Throw in the blended tomatoes and stir them well. Throw in a handful of shredded basil, the finely chopped parsley, salt and pepper.Turn the heat down to a simmer, partially cover the pan and simmer for thirty minutes. Ten minutes before the sauce is done, add more shredded basil. Turn off sauce at end of 30 minutes and let rest while making the stuffed peppers.
Directions for Stuffed Peppers:
Wash and dry the peppers. Cut off the tops and clean out the seeds. Pat dry the insides and outside with a paper towel. Set aside while making the stuffing.
Using a large serrated bread knife, cut the crust off the loaf of bread. Pull it apart into chunks and place them, 1/3 at a time, into a food processor. Pulse the chunks until they make large fresh bread crumbs. Place the fresh bread crumbs into a large ceraminc bowl.
Hand pit the oil-cured olives and cut in two. If using already pitted kalamata, just cut them in two. Place olives in the bowl with the bread. Drain the capers, reserving 2 or more tbsps of the liquid. Add the capers and reserved liquid to bowl of bread and olives. Sprinkle on the chopped parsley and shredded basil and the pressed garlic cloves. Add the grated cheese.
Pour over the mixture either 1/4 cup of extra virgin olive oil, or 2 tbsp olive oil and enough mild broth to slightly moisten the stuffing. With your hands, toss the stuffing until everything is well combined and the stuffing is lightly moistened thruout. You might want to add more olive oil or broth or olive oil spray. Toss mixture again.
Fill the peppers almost to the top with the bread stuffing. Set them aside while you heat up your dutch oven.

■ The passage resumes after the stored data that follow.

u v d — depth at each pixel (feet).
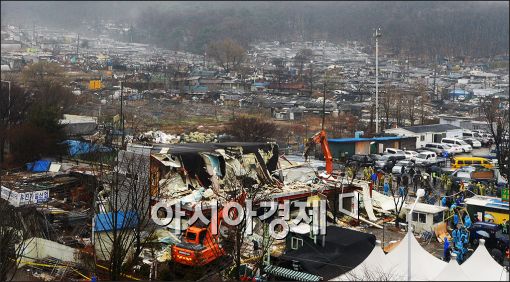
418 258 62.44
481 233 93.45
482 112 333.01
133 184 93.45
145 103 346.74
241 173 113.70
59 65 525.75
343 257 78.02
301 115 308.19
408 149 214.28
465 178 154.71
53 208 110.01
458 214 107.14
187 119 294.25
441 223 103.65
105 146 165.48
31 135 164.14
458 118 283.59
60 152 168.45
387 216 115.85
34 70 450.71
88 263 81.71
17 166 156.25
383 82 461.37
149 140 165.27
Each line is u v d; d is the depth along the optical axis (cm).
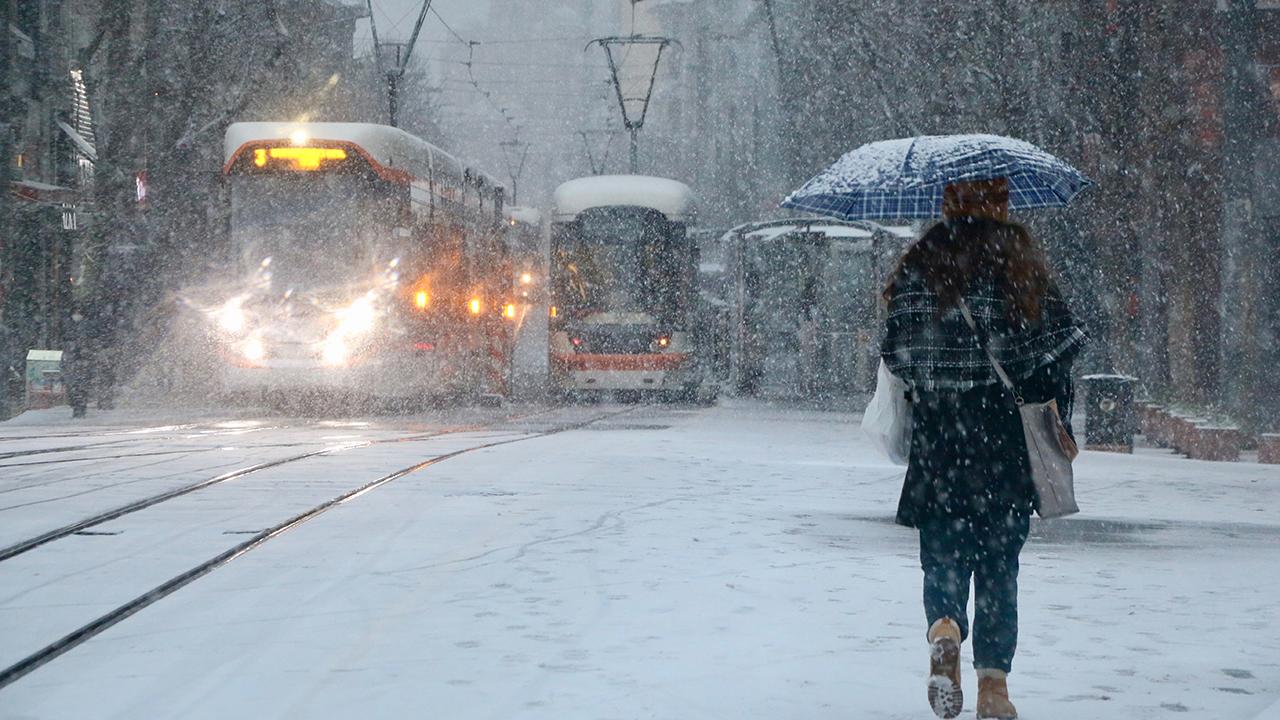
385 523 1923
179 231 6144
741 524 1977
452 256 5472
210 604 1312
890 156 1331
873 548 1747
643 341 6106
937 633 885
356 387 4706
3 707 924
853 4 6488
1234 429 4044
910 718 915
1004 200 1001
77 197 6250
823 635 1190
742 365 7344
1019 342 958
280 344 4706
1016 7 5741
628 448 3469
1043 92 5741
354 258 4703
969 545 942
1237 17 5369
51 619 1227
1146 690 1012
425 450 3262
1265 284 5269
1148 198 5772
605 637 1168
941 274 970
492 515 2022
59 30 7056
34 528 1831
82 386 4919
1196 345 5519
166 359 6119
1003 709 918
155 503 2153
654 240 6166
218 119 6419
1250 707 961
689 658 1090
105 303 5434
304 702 938
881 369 1050
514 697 954
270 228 4725
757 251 7362
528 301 7694
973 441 953
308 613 1268
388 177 4762
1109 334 5969
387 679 1008
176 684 991
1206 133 5544
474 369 5906
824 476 2814
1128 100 5794
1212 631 1244
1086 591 1465
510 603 1323
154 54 6116
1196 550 1819
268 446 3375
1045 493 959
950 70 5894
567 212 6209
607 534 1831
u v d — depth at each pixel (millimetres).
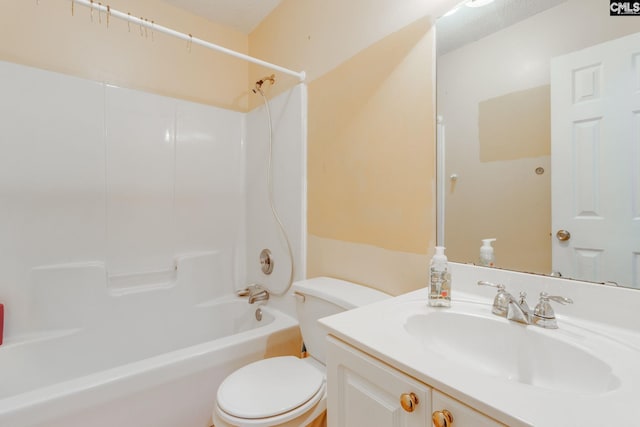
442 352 821
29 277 1535
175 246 2002
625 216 719
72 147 1657
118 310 1741
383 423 639
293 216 1771
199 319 1984
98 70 1778
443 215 1067
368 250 1336
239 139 2271
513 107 906
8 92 1494
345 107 1453
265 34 2121
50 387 1001
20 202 1526
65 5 1684
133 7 1887
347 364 723
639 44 700
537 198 861
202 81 2152
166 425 1181
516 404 465
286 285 1828
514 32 904
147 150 1893
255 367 1211
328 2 1564
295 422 981
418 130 1140
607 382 573
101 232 1747
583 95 779
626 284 718
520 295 816
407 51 1180
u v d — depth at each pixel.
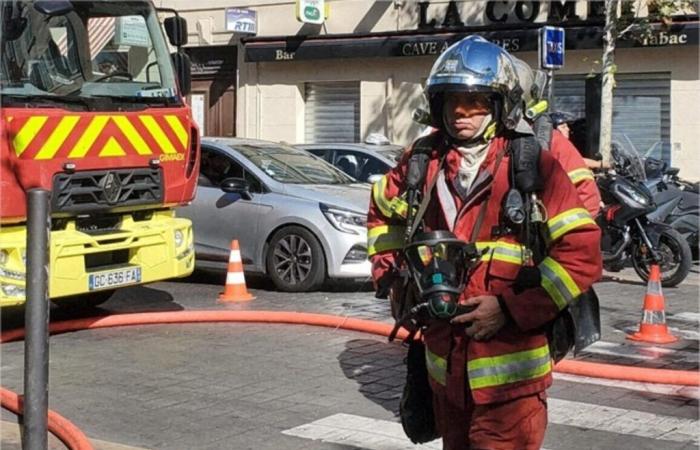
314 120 21.59
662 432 5.91
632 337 8.53
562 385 7.03
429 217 3.51
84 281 8.28
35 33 8.09
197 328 9.06
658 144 17.73
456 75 3.36
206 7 22.38
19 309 9.73
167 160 8.98
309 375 7.29
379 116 20.42
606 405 6.50
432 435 3.78
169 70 9.16
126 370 7.46
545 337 3.38
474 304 3.30
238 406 6.48
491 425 3.39
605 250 11.49
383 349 8.13
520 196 3.29
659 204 12.87
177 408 6.44
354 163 14.17
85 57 8.47
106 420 6.18
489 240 3.37
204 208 11.57
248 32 21.47
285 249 10.99
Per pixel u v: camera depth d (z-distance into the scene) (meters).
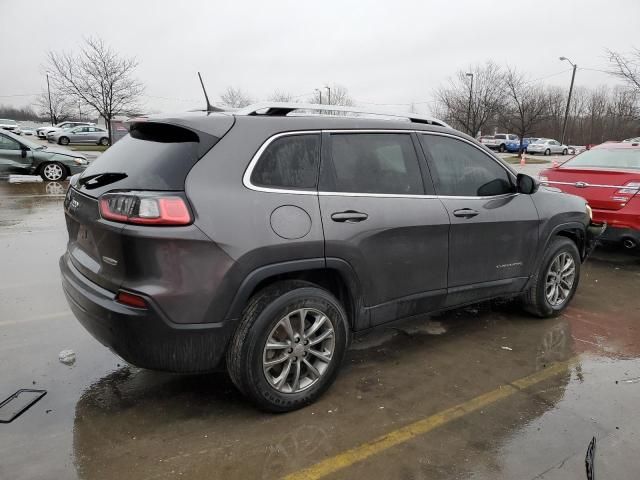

In a heavy dutch oven such as a le creuset pot, heat 1/4 cup olive oil on medium high heat until oil is shimmering. Carefully lower each stuffed pepper into the pan and then turn each one one its side to brown using tongs or even your fingers holding onto the firm side of the pepper as you turn. Let each side brown slightly. Turn three or four times to make sure each side has browned slightly.
Stand up the peppers in the pan, right side up and add the tomato sauce to the pan, letting it bubble up around the peppers. Spoon a few spoonfuls onto the top of the peppers. Turn heat down to simmer, partially cover the pot and simmer the peppers for 15 minutes on top of the stove.
Take off the cover and finish cooking by baking in a 350º oven for 15 to 20 minutes or until peppers seem done and tops are crusty and brown. Take out of oven and let cool.
You can leave these out covered with wax paper until ready to serve at room temperature, or you can let them cool and then place in a tupperware in the fridge where they will keep for several days. Some people even freeze them, but since I never have, I can’t say how they would turn out.
You can lighten up the original recipe by using less olive oil and more broth to moisten the stuffing and you can brown the peppers in less oil too. Also, Italian bread is usually made without fat, so it is not as hard on your diet as other breads. I have not done the calorie count, but when I make the light version of this recipe, I will include it.